Securing smart devices
In the information age, connectedness is both our strength and weakness. A GSMA Intelligence report forecasts that by 2025, IoT connections will reach almost 25 billion globally. This poses some big security risks for 5G networks and operators ought to ask: “How do I ensure the security of billions of devices and the network they are running on? How can I prevent a hacktivist group or state-backed actor from taking control of IoT devices to attack the network?”
Rather than scanning files for malware, a more efficient method is to monitor network traffic between user endpoint devices and the internet and look for evidence of interference or infection.
The key here is to use an endpoint security solution that acts as a consumer-facing malware detection, notification and remediation service. An end-to-end security solution provides real-time network-based detection and analytics for all devices, whether the device has an integrated anti-virus or another protection system.

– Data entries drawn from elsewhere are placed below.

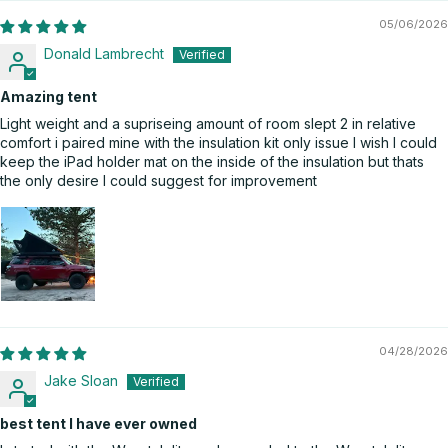
05/06/2026
Donald Lambrecht
Amazing tent
Light weight and a supriseing amount of room slept 2 in relative
comfort i paired mine with the insulation kit only issue I wish I could
keep the iPad holder mat on the inside of the insulation but thats
the only desire I could suggest for improvement
04/28/2026
Jake Sloan
best tent I have ever owned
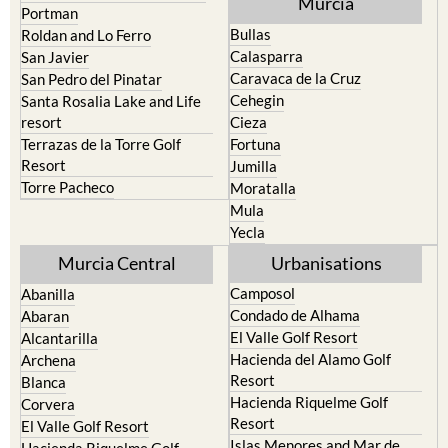
Calasparra
San Javier
Caravaca de la Cruz
San Pedro del Pinatar
Cehegin
Santa Rosalia Lake and Life
resort
Cieza
Terrazas de la Torre Golf
Fortuna
Resort
Jumilla
Torre Pacheco
Moratalla
Mula
Yecla
Murcia Central
Urbanisations
Camposol
Abanilla
Condado de Alhama
Abaran
El Valle Golf Resort
Alcantarilla
Hacienda del Alamo Golf
Archena
Resort
Blanca
Hacienda Riquelme Golf
Corvera
Resort
El Valle Golf Resort
Islas Menores and Mar de
Hacienda Riquelme Golf
Cristal
Resort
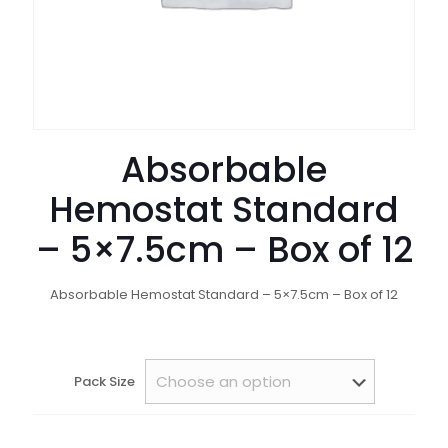
Absorbable
Hemostat Standard
– 5×7.5cm – Box of 12
Absorbable Hemostat Standard – 5×7.5cm – Box of 12
Pack Size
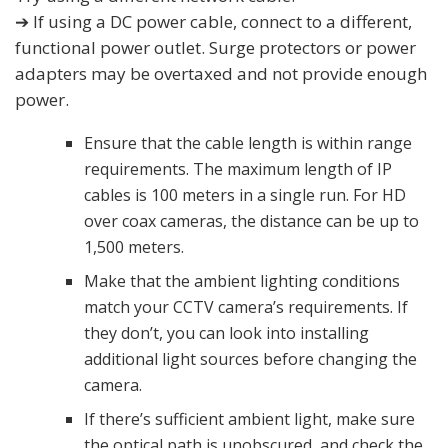
➔ If using a DC power cable, connect to a different,
functional power outlet. Surge protectors or power
adapters may be overtaxed and not provide enough
power.
Ensure that the cable length is within range
requirements. The maximum length of IP
cables is 100 meters in a single run. For HD
over coax cameras, the distance can be up to
1,500 meters.
Make that the ambient lighting conditions
match your CCTV camera’s requirements. If
they don’t, you can look into installing
additional light sources before changing the
camera.
If there’s sufficient ambient light, make sure
the optical path is unobscured, and check the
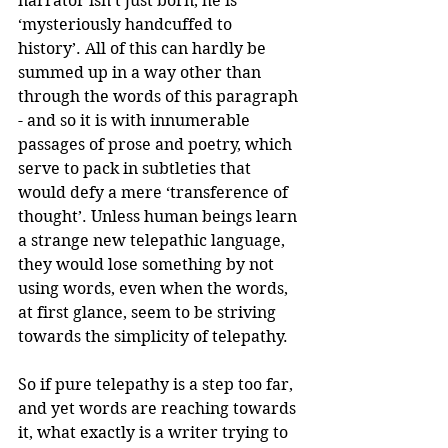
narrator isn’t just born, he is 
‘mysteriously handcuffed to 
history’. All of this can hardly be 
summed up in a way other than 
through the words of this paragraph 
- and so it is with innumerable 
passages of prose and poetry, which 
serve to pack in subtleties that 
would defy a mere ‘transference of 
thought’. Unless human beings learn 
a strange new telepathic language, 
they would lose something by not 
using words, even when the words, 
at first glance, seem to be striving 
towards the simplicity of telepathy.
So if pure telepathy is a step too far, 
and yet words are reaching towards 
it, what exactly is a writer trying to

For example, an endpoint security solution can identify the creation of a botnet in real-time and block or interfere with the communications to and from the command-and-control point coordinating the infected devices. It can then either inform users or IoT vendors to cleanse their devices or initiate processes within the mobile network operator’s organization to update the firmware of the affected devices.
Trust the experts
Many operators, as well as network hardware and software suppliers, have played a pivotal role in securing critical networks in the past decade – and they will continue to be important players in securing 5G networks across the globe.
Security requirements and considerations must be an inherent factor of all 5G architectures, not an afterthought. Therefore, it is imperative for operators, communications service providers, vendors and enterprises alike to invest in 5G security now, so that they can deliver new services with confidence, trust and privacy, while also avoiding unexpected costs as a consequence of leaving high-value data unprotected.